Minutes later, the dancers are partnered and move counterclockwise in a large circle. Twirling, Patrick Thomas and his girlfriend, Micaela Casas, move together, as if they've been doing this forever.
"This is my first semester here," Thomas says, his face gleaming with sweat. "That makes this my third or fourth class, but I just want to dance well and … impressively," he says, motioning toward Micaela, one of the club's officers, with his hand. She smiles.
"OK, everyone together now, one, two, three, four …" Pham says, starting up Eric Clapton's "Layla" from his black laptop.
"Everyone and anyone can be a great dancer," he says. "If, after eight months of dancing, you're not a good dancer — not just decent, but good — you're getting gypped," he says, adding that members of his club have earned various prizes and accolades this past year, including national titles.
Pham placed third at a national dance competition last year, he's not shy about admitting, before revealing that his students "teach [him] new and different techniques every day."
"For example, Patrick hasn't let his disadvantage affect his dancing," Pham says, referring to Thomas, who has only one arm and two fingers. "When we were dancing today, he really made me think about different approaches to the two-step, a dance I usually don't even think about, I do it so often."
Back on the dance floor, Pham and Strunk use themselves as examples for the West Coast swing, carefully maneuvering around each other, her small hands firmly in his. Pham twirls her around with such ease, the others watching are visibly intimidated.
"I don't think I'm doing this right," Selim Sakaoglu, a first-time dancer, confesses. "Which arm is supposed to be around you? The left?" he whispers softly to his partner, hoping Pham and Strunk don't hear him.
"Let's not twist any arms here," Pham quickly tells the class, as he turns toward the group. "This isn't martial arts. We don't want anyone tearing muscle or dislocating a shoulder," he says, demonstrating how easy it is to do just that as he spins Strunk around and lodges her arm high behind her shoulder.

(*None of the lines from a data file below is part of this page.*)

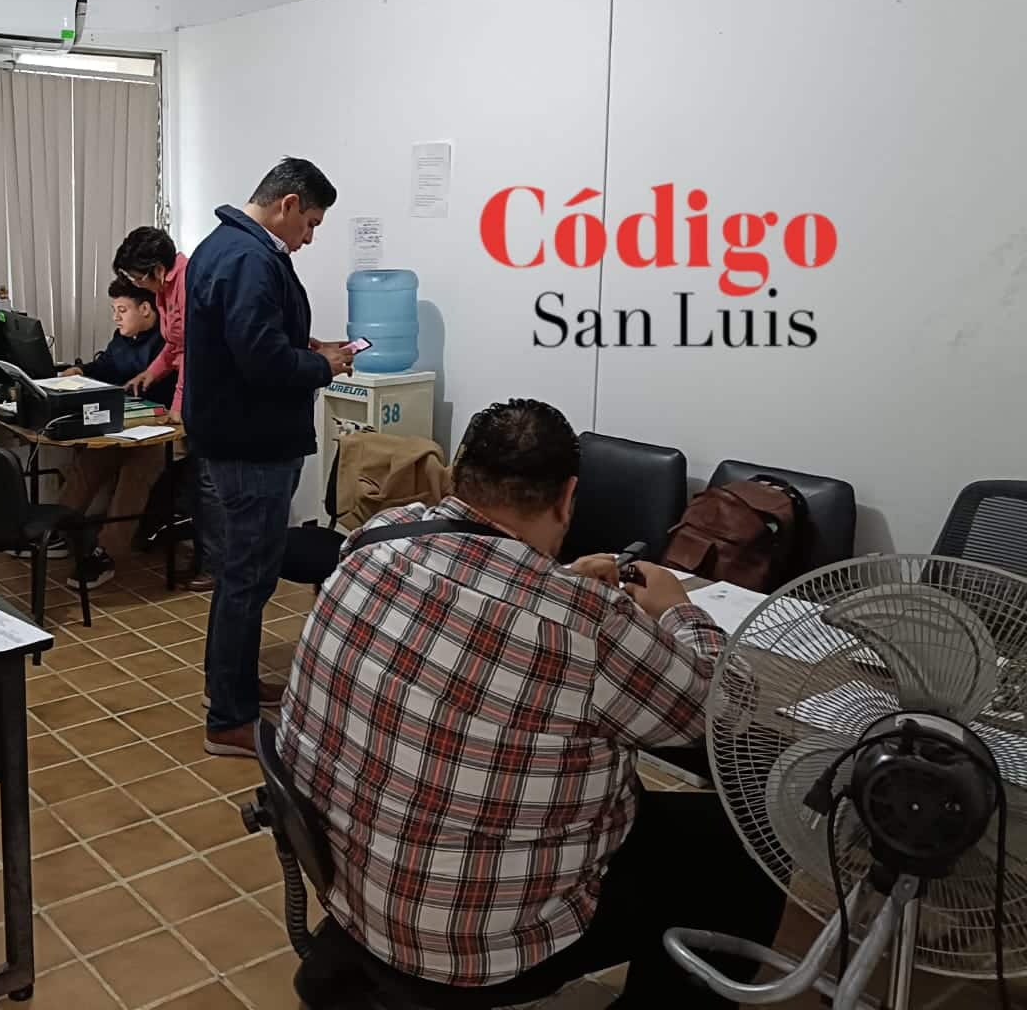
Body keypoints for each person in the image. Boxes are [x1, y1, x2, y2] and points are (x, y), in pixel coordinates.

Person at [276, 399, 787, 1009]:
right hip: (473, 944)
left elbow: (473, 602)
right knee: (749, 846)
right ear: (568, 497)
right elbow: (719, 709)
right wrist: (678, 608)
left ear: (459, 475)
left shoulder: (376, 540)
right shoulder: (589, 624)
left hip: (354, 884)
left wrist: (562, 580)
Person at [185, 157, 353, 757]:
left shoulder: (224, 246)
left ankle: (229, 687)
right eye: (310, 223)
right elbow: (261, 361)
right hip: (251, 443)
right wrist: (321, 365)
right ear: (287, 205)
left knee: (241, 575)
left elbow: (243, 338)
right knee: (248, 578)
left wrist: (303, 344)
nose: (308, 238)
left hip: (234, 436)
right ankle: (230, 719)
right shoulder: (251, 258)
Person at [113, 225, 214, 594]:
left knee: (207, 486)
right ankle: (205, 560)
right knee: (198, 484)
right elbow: (174, 345)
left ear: (157, 269)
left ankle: (213, 565)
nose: (136, 285)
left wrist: (178, 407)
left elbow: (194, 352)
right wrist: (151, 373)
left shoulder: (187, 283)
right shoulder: (163, 290)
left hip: (208, 396)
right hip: (194, 392)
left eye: (137, 277)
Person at [57, 278, 175, 589]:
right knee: (89, 461)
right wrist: (81, 371)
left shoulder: (168, 343)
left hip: (161, 432)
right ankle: (56, 529)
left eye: (122, 310)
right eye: (114, 310)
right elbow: (107, 366)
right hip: (123, 425)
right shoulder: (122, 339)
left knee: (135, 475)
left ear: (146, 309)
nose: (116, 317)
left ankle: (106, 553)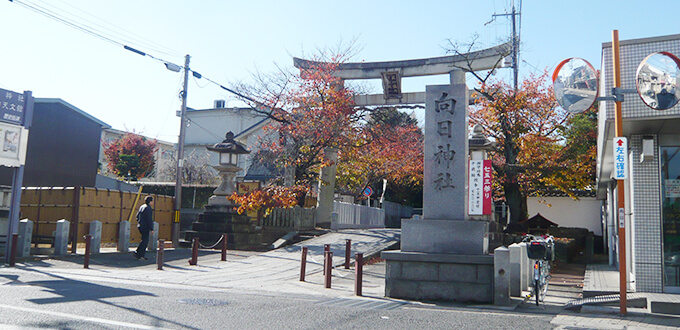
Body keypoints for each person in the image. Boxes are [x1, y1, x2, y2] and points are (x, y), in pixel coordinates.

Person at [134, 196, 154, 260]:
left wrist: (139, 221)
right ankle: (140, 255)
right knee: (145, 241)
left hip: (140, 225)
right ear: (150, 201)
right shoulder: (148, 208)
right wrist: (151, 228)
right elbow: (149, 219)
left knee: (143, 240)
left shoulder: (142, 206)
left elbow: (137, 216)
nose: (152, 203)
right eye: (152, 201)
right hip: (145, 226)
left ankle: (138, 252)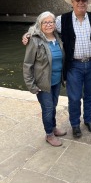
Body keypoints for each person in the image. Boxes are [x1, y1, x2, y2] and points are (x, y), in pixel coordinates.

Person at [58, 0, 91, 138]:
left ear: (87, 2)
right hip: (74, 65)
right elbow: (43, 26)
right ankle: (75, 124)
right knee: (74, 97)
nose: (81, 2)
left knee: (90, 95)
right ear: (72, 2)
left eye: (84, 0)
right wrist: (29, 34)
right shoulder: (62, 19)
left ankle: (88, 120)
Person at [23, 11, 66, 147]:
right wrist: (31, 85)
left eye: (51, 22)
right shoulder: (35, 40)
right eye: (45, 22)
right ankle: (49, 134)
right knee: (47, 108)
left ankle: (53, 127)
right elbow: (27, 64)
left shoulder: (57, 37)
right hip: (42, 83)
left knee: (53, 106)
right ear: (39, 25)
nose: (48, 25)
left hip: (56, 80)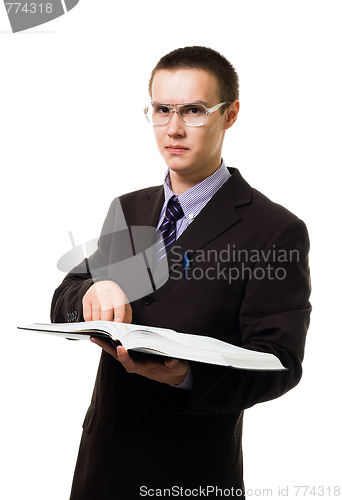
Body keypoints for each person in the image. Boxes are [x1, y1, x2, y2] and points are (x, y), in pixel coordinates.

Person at [51, 46, 311, 499]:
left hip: (191, 471)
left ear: (229, 115)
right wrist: (94, 288)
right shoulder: (130, 208)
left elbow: (280, 364)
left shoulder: (274, 230)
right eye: (162, 109)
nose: (173, 128)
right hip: (103, 466)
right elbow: (65, 295)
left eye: (193, 110)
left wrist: (188, 375)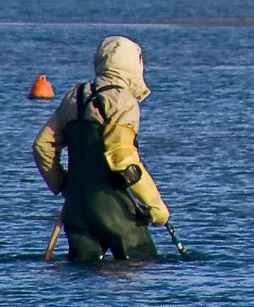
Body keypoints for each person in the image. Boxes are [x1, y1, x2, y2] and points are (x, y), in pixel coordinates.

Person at [33, 35, 170, 263]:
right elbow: (122, 158)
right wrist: (156, 206)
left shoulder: (74, 96)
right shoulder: (124, 101)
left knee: (82, 269)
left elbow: (42, 146)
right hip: (113, 206)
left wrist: (66, 186)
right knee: (139, 261)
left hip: (76, 208)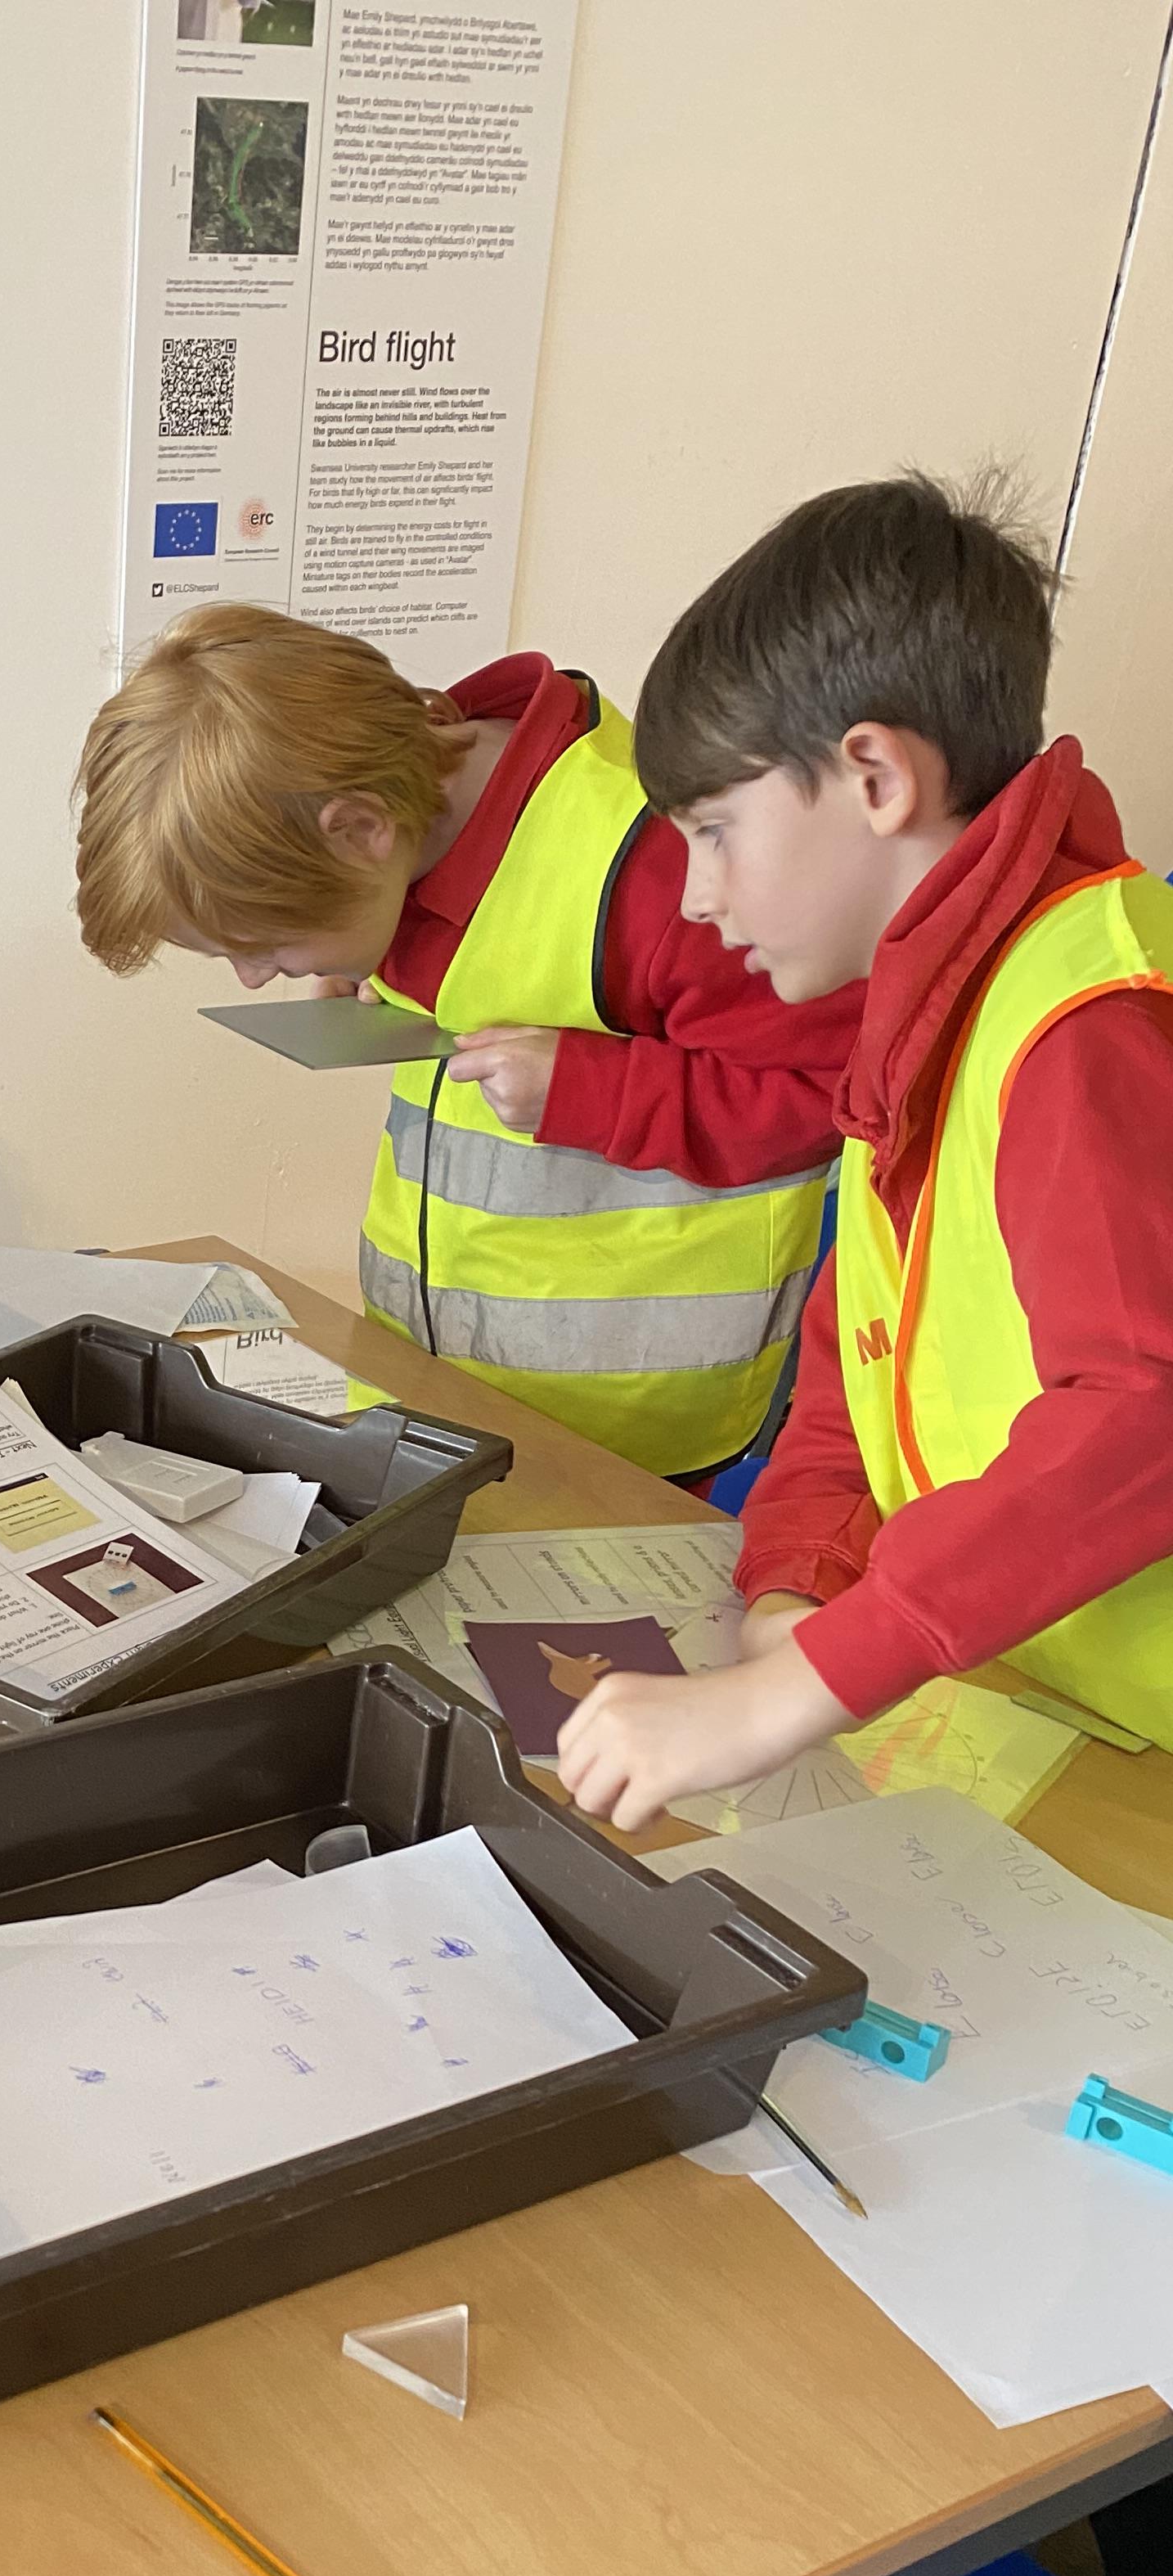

"Country is a social dance," he says enthusiastically. "It's not like karate. You don't want to go up to a girl and say, 'Hey, you want to spar?'"
At the insistence of the instructors, the dancers reluctantly trade partners. "The best way to practice is to dance with different people!" Pham shouts as "Mustang Sally" issues from the speakers mounted high on the wall.
"Hey baby," Pham says to his first-time partner, Heather Squires, laughing. "Just kidding, let's dance!" He turns Squires just as Wilson Pickett croons, "You been runnin' all over town now."
This is only Squires' second class, but she's already beginning to look like an old pro. "I'd like to compete, but for now, I'm just learning," she says, before neatly shuffle-ball-changing her way to her partner.
As the song winds down and the clock strikes 8, the seven remaining dancers are tired and sweaty but eager to return next week to learn the polka with their new partners.
"I hope you all come by Monday night, because you'll have so much fun," Pham says with a wide grin. "With the polka, that's when we can really just let it all out and go crazy."